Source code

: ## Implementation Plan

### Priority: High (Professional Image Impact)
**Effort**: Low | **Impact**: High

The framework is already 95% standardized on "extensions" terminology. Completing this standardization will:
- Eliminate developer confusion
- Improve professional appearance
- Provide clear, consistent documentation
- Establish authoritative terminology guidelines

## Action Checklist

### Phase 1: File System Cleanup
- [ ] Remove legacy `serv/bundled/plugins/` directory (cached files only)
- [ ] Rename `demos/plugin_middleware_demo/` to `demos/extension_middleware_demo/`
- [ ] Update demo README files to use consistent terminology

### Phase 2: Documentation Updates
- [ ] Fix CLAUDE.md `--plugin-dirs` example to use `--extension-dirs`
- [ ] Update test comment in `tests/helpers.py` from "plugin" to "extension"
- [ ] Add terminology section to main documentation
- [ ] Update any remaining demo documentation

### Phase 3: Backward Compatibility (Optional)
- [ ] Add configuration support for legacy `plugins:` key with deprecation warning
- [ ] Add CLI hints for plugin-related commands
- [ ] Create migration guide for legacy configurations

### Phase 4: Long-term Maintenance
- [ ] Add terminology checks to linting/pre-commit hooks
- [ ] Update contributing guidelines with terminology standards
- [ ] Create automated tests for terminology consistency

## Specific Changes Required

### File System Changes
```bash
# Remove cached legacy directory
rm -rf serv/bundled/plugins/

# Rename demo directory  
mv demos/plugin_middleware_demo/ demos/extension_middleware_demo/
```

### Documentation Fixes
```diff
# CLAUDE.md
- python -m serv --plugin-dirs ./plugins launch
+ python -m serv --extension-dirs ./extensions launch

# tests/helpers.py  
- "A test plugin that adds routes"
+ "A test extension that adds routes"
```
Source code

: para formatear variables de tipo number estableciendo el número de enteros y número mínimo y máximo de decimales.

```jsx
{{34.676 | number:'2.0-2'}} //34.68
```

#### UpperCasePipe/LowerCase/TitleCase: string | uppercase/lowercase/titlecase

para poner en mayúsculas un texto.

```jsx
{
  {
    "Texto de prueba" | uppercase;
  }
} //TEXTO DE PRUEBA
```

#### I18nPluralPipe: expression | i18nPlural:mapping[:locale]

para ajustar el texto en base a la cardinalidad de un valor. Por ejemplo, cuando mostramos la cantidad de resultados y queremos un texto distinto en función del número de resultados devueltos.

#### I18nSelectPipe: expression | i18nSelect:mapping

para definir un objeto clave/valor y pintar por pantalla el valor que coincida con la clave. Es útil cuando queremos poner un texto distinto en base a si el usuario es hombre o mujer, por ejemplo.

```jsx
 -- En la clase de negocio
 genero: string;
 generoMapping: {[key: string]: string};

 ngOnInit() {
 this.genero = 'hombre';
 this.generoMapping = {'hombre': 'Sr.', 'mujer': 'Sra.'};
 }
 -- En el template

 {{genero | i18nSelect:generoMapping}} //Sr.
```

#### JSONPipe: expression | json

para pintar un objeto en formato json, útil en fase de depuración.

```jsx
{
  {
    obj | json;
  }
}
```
========================
• ACTIVITY: Please restate the data word for word, every record included.

• TASK SOLUTION:
Source code

: ## Implementation Plan

### Priority: High (Professional Image Impact)
**Effort**: Low | **Impact**: High

The framework is already 95% standardized on "extensions" terminology. Completing this standardization will:
- Eliminate developer confusion
- Improve professional appearance
- Provide clear, consistent documentation
- Establish authoritative terminology guidelines

## Action Checklist

### Phase 1: File System Cleanup
- [ ] Remove legacy `serv/bundled/plugins/` directory (cached files only)
- [ ] Rename `demos/plugin_middleware_demo/` to `demos/extension_middleware_demo/`
- [ ] Update demo README files to use consistent terminology

### Phase 2: Documentation Updates
- [ ] Fix CLAUDE.md `--plugin-dirs` example to use `--extension-dirs`
- [ ] Update test comment in `tests/helpers.py` from "plugin" to "extension"
- [ ] Add terminology section to main documentation
- [ ] Update any remaining demo documentation

### Phase 3: Backward Compatibility (Optional)
- [ ] Add configuration support for legacy `plugins:` key with deprecation warning
- [ ] Add CLI hints for plugin-related commands
- [ ] Create migration guide for legacy configurations

### Phase 4: Long-term Maintenance
- [ ] Add terminology checks to linting/pre-commit hooks
- [ ] Update contributing guidelines with terminology standards
- [ ] Create automated tests for terminology consistency

## Specific Changes Required

### File System Changes
```bash
# Remove cached legacy directory
rm -rf serv/bundled/plugins/

# Rename demo directory  
mv demos/plugin_middleware_demo/ demos/extension_middleware_demo/
```

### Documentation Fixes
```diff
# CLAUDE.md
- python -m serv --plugin-dirs ./plugins launch
+ python -m serv --extension-dirs ./extensions launch

# tests/helpers.py  
- "A test plugin that adds routes"
+ "A test extension that adds routes"
```
Source code

: para formatear variables de tipo number estableciendo el número de enteros y número mínimo y máximo de decimales.

```jsx
{{34.676 | number:'2.0-2'}} //34.68
```

#### UpperCasePipe/LowerCase/TitleCase: string | uppercase/lowercase/titlecase

para poner en mayúsculas un texto.

```jsx
{
  {
    "Texto de prueba" | uppercase;
  }
} //TEXTO DE PRUEBA
```

#### I18nPluralPipe: expression | i18nPlural:mapping[:locale]

para ajustar el texto en base a la cardinalidad de un valor. Por ejemplo, cuando mostramos la cantidad de resultados y queremos un texto distinto en función del número de resultados devueltos.

#### I18nSelectPipe: expression | i18nSelect:mapping

para definir un objeto clave/valor y pintar por pantalla el valor que coincida con la clave. Es útil cuando queremos poner un texto distinto en base a si el usuario es hombre o mujer, por ejemplo.

```jsx
 -- En la clase de negocio
 genero: string;
 generoMapping: {[key: string]: string};

 ngOnInit() {
 this.genero = 'hombre';
 this.generoMapping = {'hombre': 'Sr.', 'mujer': 'Sra.'};
 }
 -- En el template

 {{genero | i18nSelect:generoMapping}} //Sr.
```

#### JSONPipe: expression | json

para pintar un objeto en formato json, útil en fase de depuración.

```jsx
{
  {
    obj | json;
  }
}
```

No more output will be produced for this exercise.